Today, I am reading and commenting on Acts 11-13.
It was Barnabas, “the son of exhortation”, who introduced Saul to the leaders of the Church when he returned to Jerusalem after his conversion. Now, in today’s passage we read that after Barnabas arrived in Antioch, at the behest of the leaders of the Jerusalem Church, and saw what was happening he went to get Saul. Luke does not really tell us what about the situation in Antioch made Barnabas think Saul was the answer, but Barnabas’ action here combined with his earlier intervention for Saul in Jerusalem suggests that they had known each other before Saul’s conversion. I noticed something today that I do not recall anyone ever commenting on. It was believers from Cyprus who began preaching to Gentiles in Antioch and Barnabas was originally from Cyprus. I have heard and read many messages that speak of Barnabas being selected by the Jerusalem Church for this mission because of his personality. However, it seems likely that Barnabas was chosen because of his connections with those who had first begun converting the Gentiles in Antioch. Further, I believe that Barnabas brought in Saul because of Saul’s background as a student of the Law of Moses and rabbinical traditions. Barnabas’ idea appears to have been that Saul could teach the Gentile believers what they needed to know from the Law of Moses. In a similar manner, we need to teach those who were not raised in Christian traditions the understandings which underpin Jesus’ teachings (such as God as the standard for what is good and the idea that everyone is guilty before the Law).

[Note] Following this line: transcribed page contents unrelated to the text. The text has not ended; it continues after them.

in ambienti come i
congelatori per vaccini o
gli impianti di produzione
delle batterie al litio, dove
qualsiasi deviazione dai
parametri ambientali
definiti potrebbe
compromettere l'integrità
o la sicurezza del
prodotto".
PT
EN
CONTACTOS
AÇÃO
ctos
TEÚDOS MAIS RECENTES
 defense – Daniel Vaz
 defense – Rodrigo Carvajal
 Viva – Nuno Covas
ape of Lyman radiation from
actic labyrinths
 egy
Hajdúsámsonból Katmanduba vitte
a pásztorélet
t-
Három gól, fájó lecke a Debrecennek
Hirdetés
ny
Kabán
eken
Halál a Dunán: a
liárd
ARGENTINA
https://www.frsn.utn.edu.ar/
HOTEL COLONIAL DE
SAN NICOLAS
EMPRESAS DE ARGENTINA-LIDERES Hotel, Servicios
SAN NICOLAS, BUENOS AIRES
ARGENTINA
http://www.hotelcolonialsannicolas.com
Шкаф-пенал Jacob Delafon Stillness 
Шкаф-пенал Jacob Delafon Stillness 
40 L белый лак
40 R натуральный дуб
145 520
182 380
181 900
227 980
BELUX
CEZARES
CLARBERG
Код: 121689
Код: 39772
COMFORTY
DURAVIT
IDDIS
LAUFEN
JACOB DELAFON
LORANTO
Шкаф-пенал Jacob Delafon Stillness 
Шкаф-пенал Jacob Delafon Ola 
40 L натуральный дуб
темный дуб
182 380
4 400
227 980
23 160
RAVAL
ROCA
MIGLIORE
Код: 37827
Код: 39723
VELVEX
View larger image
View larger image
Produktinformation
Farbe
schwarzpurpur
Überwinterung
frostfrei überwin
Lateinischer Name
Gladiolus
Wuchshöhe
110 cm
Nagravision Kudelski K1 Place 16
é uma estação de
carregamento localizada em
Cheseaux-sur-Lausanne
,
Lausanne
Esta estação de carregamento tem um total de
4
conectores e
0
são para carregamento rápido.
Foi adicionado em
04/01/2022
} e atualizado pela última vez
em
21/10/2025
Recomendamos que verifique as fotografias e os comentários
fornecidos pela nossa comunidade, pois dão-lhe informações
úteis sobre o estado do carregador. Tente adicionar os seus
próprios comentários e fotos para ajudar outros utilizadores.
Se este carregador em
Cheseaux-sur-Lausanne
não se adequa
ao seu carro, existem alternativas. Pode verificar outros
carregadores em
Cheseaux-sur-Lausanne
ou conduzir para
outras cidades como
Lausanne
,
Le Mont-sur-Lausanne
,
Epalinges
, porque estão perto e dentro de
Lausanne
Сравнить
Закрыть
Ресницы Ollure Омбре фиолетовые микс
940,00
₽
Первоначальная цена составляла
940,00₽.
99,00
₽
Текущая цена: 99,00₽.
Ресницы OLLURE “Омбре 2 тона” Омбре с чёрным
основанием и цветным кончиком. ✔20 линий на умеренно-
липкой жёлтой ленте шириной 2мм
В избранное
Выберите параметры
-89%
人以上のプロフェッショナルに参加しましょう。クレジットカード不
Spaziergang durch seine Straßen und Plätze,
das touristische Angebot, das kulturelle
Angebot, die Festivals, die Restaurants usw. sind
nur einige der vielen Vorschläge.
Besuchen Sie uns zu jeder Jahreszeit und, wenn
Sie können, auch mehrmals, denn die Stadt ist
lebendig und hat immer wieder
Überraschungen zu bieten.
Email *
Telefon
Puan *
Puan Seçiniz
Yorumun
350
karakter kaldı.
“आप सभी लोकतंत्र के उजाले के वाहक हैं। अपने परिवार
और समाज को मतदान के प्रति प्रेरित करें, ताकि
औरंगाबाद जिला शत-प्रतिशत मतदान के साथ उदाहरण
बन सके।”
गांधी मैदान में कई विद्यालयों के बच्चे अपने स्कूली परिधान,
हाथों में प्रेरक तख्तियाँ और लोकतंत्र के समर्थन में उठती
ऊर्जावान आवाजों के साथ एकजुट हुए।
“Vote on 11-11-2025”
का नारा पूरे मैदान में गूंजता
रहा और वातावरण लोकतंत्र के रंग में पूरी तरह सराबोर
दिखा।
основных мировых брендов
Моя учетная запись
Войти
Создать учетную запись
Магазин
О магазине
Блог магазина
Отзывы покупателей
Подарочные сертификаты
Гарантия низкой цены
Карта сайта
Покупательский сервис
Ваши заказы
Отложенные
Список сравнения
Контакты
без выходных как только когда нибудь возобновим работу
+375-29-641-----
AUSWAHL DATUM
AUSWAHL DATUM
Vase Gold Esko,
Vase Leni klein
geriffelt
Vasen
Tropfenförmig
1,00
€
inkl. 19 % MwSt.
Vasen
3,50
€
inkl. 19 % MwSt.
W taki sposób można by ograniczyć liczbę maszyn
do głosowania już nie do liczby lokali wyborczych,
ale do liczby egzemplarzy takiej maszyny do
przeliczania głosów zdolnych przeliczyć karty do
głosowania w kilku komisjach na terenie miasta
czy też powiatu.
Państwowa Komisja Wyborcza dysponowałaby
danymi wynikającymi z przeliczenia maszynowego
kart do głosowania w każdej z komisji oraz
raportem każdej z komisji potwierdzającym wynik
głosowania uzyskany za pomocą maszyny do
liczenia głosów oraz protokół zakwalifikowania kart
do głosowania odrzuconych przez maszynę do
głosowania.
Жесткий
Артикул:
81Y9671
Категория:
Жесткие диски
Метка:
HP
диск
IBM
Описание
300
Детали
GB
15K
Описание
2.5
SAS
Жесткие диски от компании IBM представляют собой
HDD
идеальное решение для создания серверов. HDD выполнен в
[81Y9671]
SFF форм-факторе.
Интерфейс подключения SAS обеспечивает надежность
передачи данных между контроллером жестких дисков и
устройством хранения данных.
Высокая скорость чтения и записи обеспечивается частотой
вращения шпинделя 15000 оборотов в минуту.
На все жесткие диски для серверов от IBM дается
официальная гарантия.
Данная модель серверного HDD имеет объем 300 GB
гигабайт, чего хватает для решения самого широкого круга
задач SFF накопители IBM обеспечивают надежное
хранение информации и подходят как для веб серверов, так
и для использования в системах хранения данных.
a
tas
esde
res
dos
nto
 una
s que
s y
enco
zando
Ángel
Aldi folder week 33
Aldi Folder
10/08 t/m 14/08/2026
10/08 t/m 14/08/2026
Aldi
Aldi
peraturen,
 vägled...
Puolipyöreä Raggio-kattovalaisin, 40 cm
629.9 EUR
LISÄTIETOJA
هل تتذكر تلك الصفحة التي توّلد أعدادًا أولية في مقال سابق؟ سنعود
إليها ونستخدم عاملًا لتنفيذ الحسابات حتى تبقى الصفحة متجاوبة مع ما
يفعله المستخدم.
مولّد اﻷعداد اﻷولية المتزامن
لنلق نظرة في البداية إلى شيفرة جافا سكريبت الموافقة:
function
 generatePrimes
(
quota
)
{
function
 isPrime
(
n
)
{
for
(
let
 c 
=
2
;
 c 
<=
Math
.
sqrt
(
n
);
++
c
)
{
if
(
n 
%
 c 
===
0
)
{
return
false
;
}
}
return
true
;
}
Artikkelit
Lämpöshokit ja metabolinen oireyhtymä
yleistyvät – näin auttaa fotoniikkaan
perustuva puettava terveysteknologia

I noted in a previous post about how Luke changes the names by which he refers to people as they were thought of differently by those who would have been present. In today’s passage we have something similar. When Barnabas and Saul set out on their missionary journey, Barnabas’ name comes first. Then, after Luke switches to using the name “Paul” instead of “Saul” he also starts listing the duo as “Paul and Barnabas”, Paul now gets top billing instead of Barnabas. Before I mention more about this, I want to make note of the fact that Barnabas and Saul begin their journey in Cyprus, Barnabas’ home country. I think it is worth noting the context in which Luke changes each of these things. He first refers to Saul as Paul when Paul confronts a Jewish sorcerer in order to evangelize a Gentile.
On a side note, that Gentile was named Sergius Paulus. One of the possible explanations for Saul being called Paul is that he had a connection with a family with that same surname…including the possibility of Saul or his father having been adopted by someone with that surname. Personally, I prefer an alternate explanation. Saul may have been known as Paul because he was a small man (Paulus in Latin means small). Which leads me to imagine a scrawny, short Paul confronting a tall, imposing Elymas.
Then Luke switches the name order of the two evangelists when they travel to Antioch in Pisidia, which is where they first switch their focus from preaching to Jews to preaching to Gentiles. Paul and Barnabas changed their focus because some of the Jews became jealous of the attention which the pair received from the Gentiles of the town. The Jews had had a synagogue in this town for generations without much interest from the general populace. Suddenly Paul and Barnabas show up and everyone wants to see what is going on. How often do we fall into the same trap, becoming jealous of someone who manages to draw crowds to listen to God’s word? We should be happy that people are listening to God’s word, even if those preaching it have shortcomings in what they are teaching. As Paul says in one of his letters, whether for good reasons or bad, Christ is preached!